● **Task to carry out**
Retype the lines from the one with "プログレ河原町の賃貸物件" to the one with "أشرطة فيديو", both included. Leave the pictures out of your answer.

(Text pulled from the pages)
-------------------------
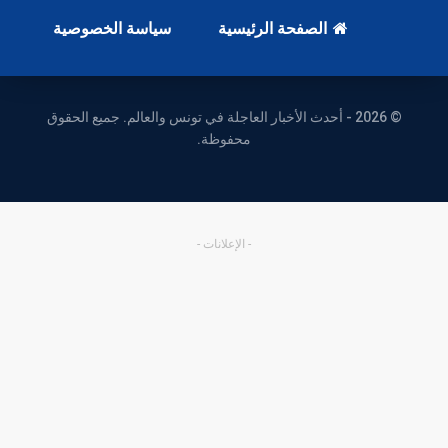
الصفحة الرئيسية
سياسة الخصوصية
© 2026 - أحدث الأخبار العاجلة في تونس والعالم. جميع الحقوق
محفوظة.
- الإعلانات -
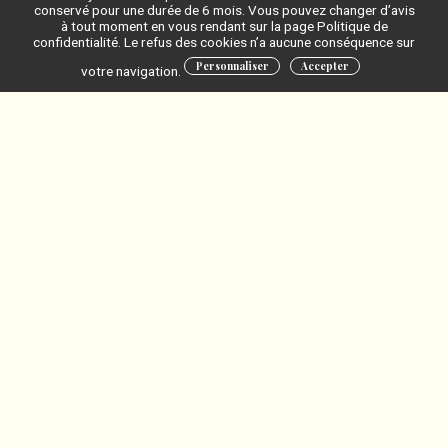
conservé pour une durée de 6 mois. Vous pouvez changer d’avis
Eric GELHAYE | PROFILIA
à tout moment en vous rendant sur la page Politique de
confidentialité. Le refus des cookies n’a aucune conséquence sur
Les start-ups à l’honneur
Personnaliser
Accepter
votre navigation.
Start-up Pitch Session
Start-ups présentes lors du
#4 :
intyREALITY
ALKEMYS Therapeutics
AsklepIA
CRYSTAL ENERGY
ARCHIFY.fr
ONCOTERPY
LTF
PINT
X-HOLD
TELENDO
ImproveHEAT
DELPHI
PHOREXA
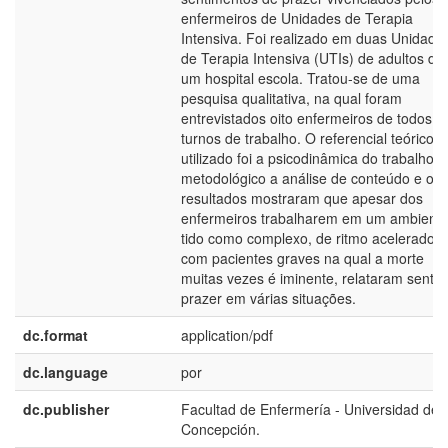
enfermeiros de Unidades de Terapia
Intensiva. Foi realizado em duas Unidade
de Terapia Intensiva (UTIs) de adultos de
um hospital escola. Tratou-se de uma
pesquisa qualitativa, na qual foram
entrevistados oito enfermeiros de todos o
turnos de trabalho. O referencial teórico
utilizado foi a psicodinâmica do trabalho e
metodológico a análise de conteúdo e os
resultados mostraram que apesar dos
enfermeiros trabalharem em um ambient
tido como complexo, de ritmo acelerado, 
com pacientes graves na qual a morte
muitas vezes é iminente, relataram sentir
prazer em várias situações.
dc.format
application/pdf
dc.language
por
dc.publisher
Facultad de Enfermería - Universidad de
Concepción.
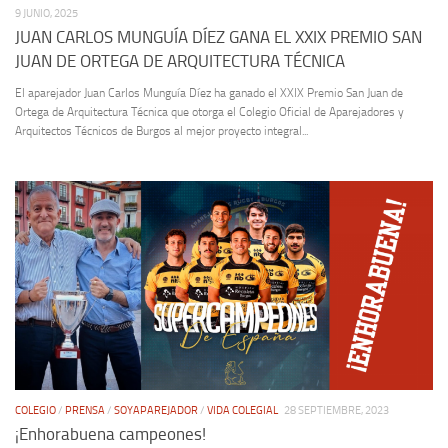
9 JUNIO, 2025
JUAN CARLOS MUNGUÍA DÍEZ GANA EL XXIX PREMIO SAN
JUAN DE ORTEGA DE ARQUITECTURA TÉCNICA
El aparejador Juan Carlos Munguía Díez ha ganado el XXIX Premio San Juan de
Ortega de Arquitectura Técnica que otorga el Colegio Oficial de Aparejadores y
Arquitectos Técnicos de Burgos al mejor proyecto integral...
COLEGIO
/
PRENSA
/
SOYAPAREJADOR
/
VIDA COLEGIAL
28 SEPTIEMBRE, 2023
¡Enhorabuena campeones!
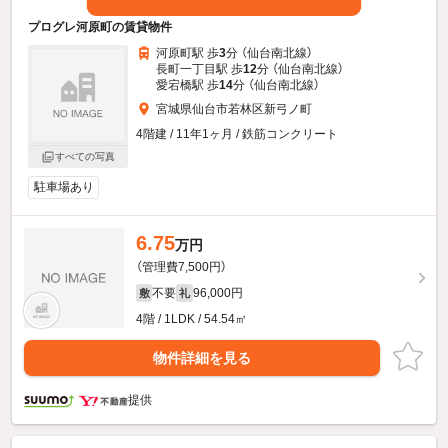
プログレ河原町の賃貸物件
河原町駅 歩
3
分 （仙台南北線）
長町一丁目駅 歩
12
分 （仙台南北線）
愛宕橋駅 歩
14
分 （仙台南北線）
宮城県仙台市若林区新弓ノ町
4階建 / 11年1ヶ月 / 鉄筋コンクリート
すべての写真
駐車場あり
6.75
万円
（管理費7,500円）
不要
96,000円
敷
礼
4階 / 1LDK / 54.54㎡
物件詳細を見る
提供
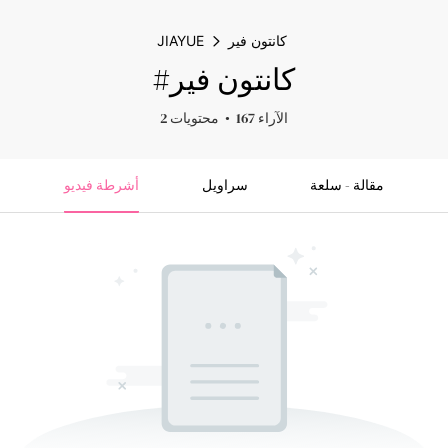
كانتون فير
JIAYUE
#كانتون فير
167 الآراء
2 محتويات
مقالة - سلعة
سراويل
أشرطة فيديو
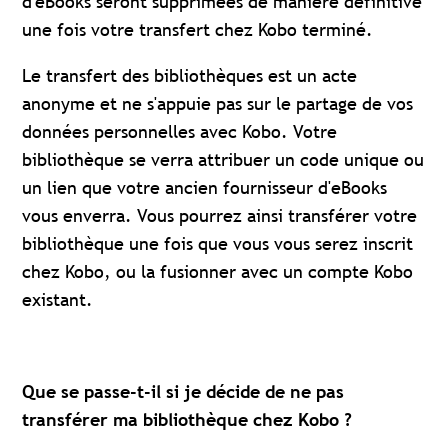
d'eBooks seront supprimées de manière définitive
une fois votre transfert chez Kobo terminé.
Le transfert des bibliothèques est un acte
anonyme et ne s'appuie pas sur le partage de vos
données personnelles avec Kobo. Votre
bibliothèque se verra attribuer un code unique ou
un lien que votre ancien fournisseur d'eBooks
vous enverra. Vous pourrez ainsi transférer votre
bibliothèque une fois que vous vous serez inscrit
chez Kobo, ou la fusionner avec un compte Kobo
existant.
Que se passe-t-il si je décide de ne pas
transférer ma bibliothèque chez Kobo ?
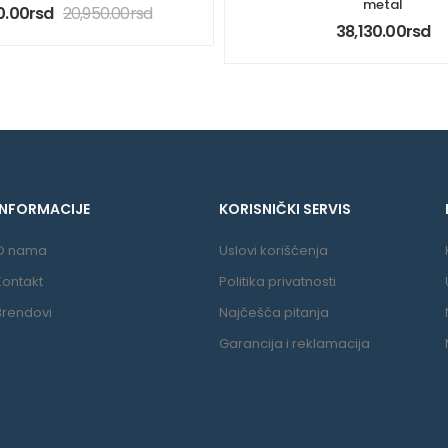
metal
0.00
rsd
20,950.00
rsd
38,130.00
rsd
INFORMACIJE
KORISNIČKI SERVIS
O nama
Uslovi korišćenja
Kontakt
Politika privatnosti
Brendovi
Najčešća pitanja
Garancija i reklamacija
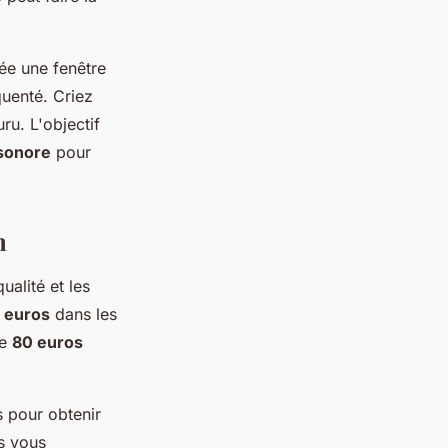
ée une fenêtre
quenté. Criez
ru. L'objectif
sonore
pour
n
alité et les
 euros
dans les
re
80 euros
s pour obtenir
ls vous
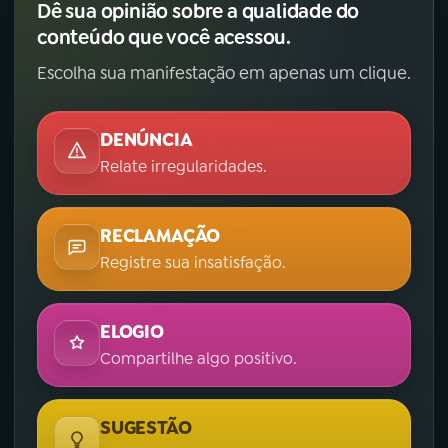
Dê sua opinião sobre a qualidade do
conteúdo que você acessou.
Escolha sua manifestação em apenas um clique.
DENÚNCIA
Relate irregularidades.
RECLAMAÇÃO
Registre sua insatisfação.
ELOGIO
Compartilhe algo positivo.
SUGESTÃO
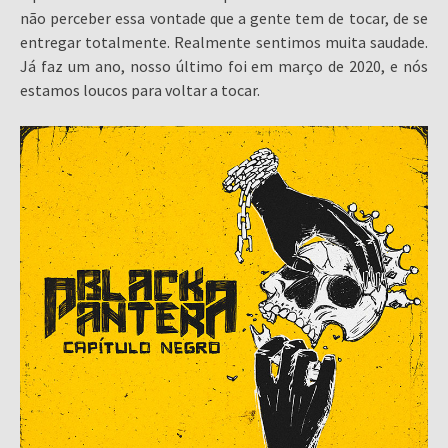
não perceber essa vontade que a gente tem de tocar, de se
entregar totalmente. Realmente sentimos muita saudade.
Já faz um ano, nosso último foi em março de 2020, e nós
estamos loucos para voltar a tocar.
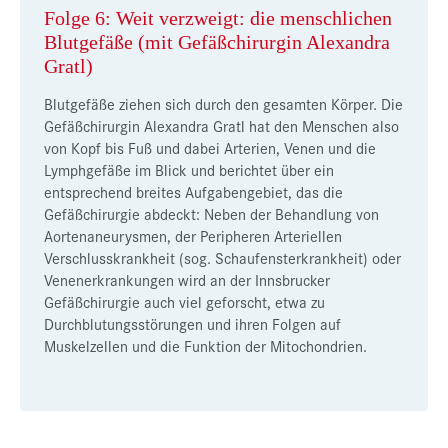
Folge 6: Weit verzweigt: die menschlichen
Blutgefäße (mit Gefäßchirurgin Alexandra
Gratl)
Blutgefäße ziehen sich durch den gesamten Körper. Die
Gefäßchirurgin Alexandra Gratl hat den Menschen also
von Kopf bis Fuß und dabei Arterien, Venen und die
Lymphgefäße im Blick und berichtet über ein
entsprechend breites Aufgabengebiet, das die
Gefäßchirurgie abdeckt: Neben der Behandlung von
Aortenaneurysmen, der Peripheren Arteriellen
Verschlusskrankheit (sog. Schaufensterkrankheit) oder
Venenerkrankungen wird an der Innsbrucker
Gefäßchirurgie auch viel geforscht, etwa zu
Durchblutungsstörungen und ihren Folgen auf
Muskelzellen und die Funktion der Mitochondrien.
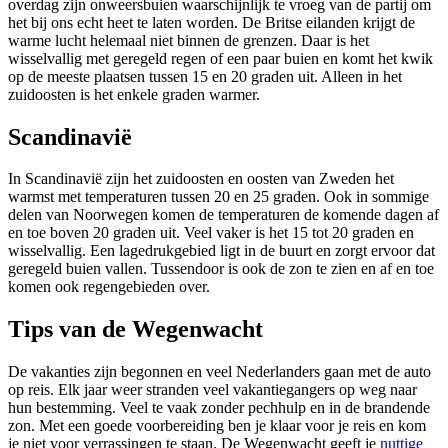
overdag zijn onweersbuien waarschijnlijk te vroeg van de partij om
het bij ons echt heet te laten worden. De Britse eilanden krijgt de
warme lucht helemaal niet binnen de grenzen. Daar is het
wisselvallig met geregeld regen of een paar buien en komt het kwik
op de meeste plaatsen tussen 15 en 20 graden uit. Alleen in het
zuidoosten is het enkele graden warmer.
Scandinavië
In Scandinavië zijn het zuidoosten en oosten van Zweden het
warmst met temperaturen tussen 20 en 25 graden. Ook in sommige
delen van Noorwegen komen de temperaturen de komende dagen af
en toe boven 20 graden uit. Veel vaker is het 15 tot 20 graden en
wisselvallig. Een lagedrukgebied ligt in de buurt en zorgt ervoor dat
geregeld buien vallen. Tussendoor is ook de zon te zien en af en toe
komen ook regengebieden over.
Tips van de Wegenwacht
De vakanties zijn begonnen en veel Nederlanders gaan met de auto
op reis. Elk jaar weer stranden veel vakantiegangers op weg naar
hun bestemming. Veel te vaak zonder pechhulp en in de brandende
zon. Met een goede voorbereiding ben je klaar voor je reis en kom
je niet voor verrassingen te staan. De Wegenwacht geeft je
nuttige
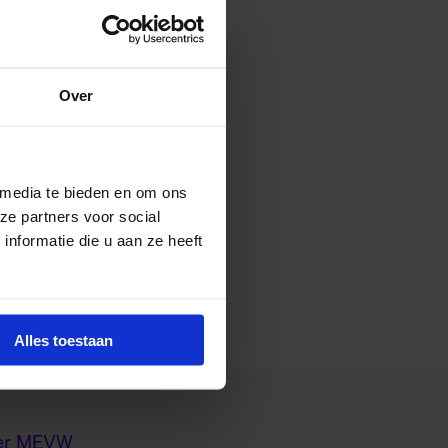
Over
 media te bieden en om ons
ze partners voor social
nformatie die u aan ze heeft
Alles toestaan
er MEVW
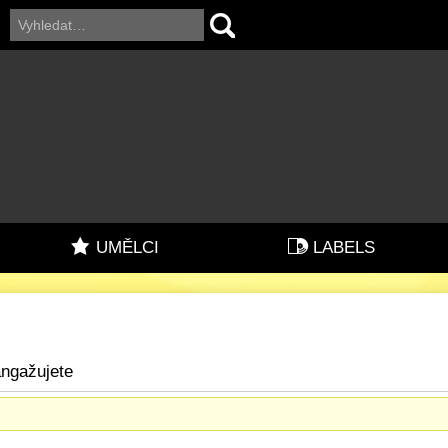
UMĚLCI
LABELS
angažujete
-------------------------
● **Task answer**
プログレ河原町の賃貸物件
河原町駅 歩
3
分 （仙台南北線）
長町一丁目駅 歩
12
分 （仙台南北線）
愛宕橋駅 歩
14
分 （仙台南北線）
宮城県仙台市若林区新弓ノ町
4階建 / 11年1ヶ月 / 鉄筋コンクリート
すべての写真
駐車場あり
6.75
万円
（管理費7,500円）
不要
96,000円
敷
礼
4階 / 1LDK / 54.54㎡
物件詳細を見る
提供
كانتون فير
JIAYUE
#كانتون فير
167 الآراء
2 محتويات
مقالة - سلعة
سراويل
أشرطة فيديو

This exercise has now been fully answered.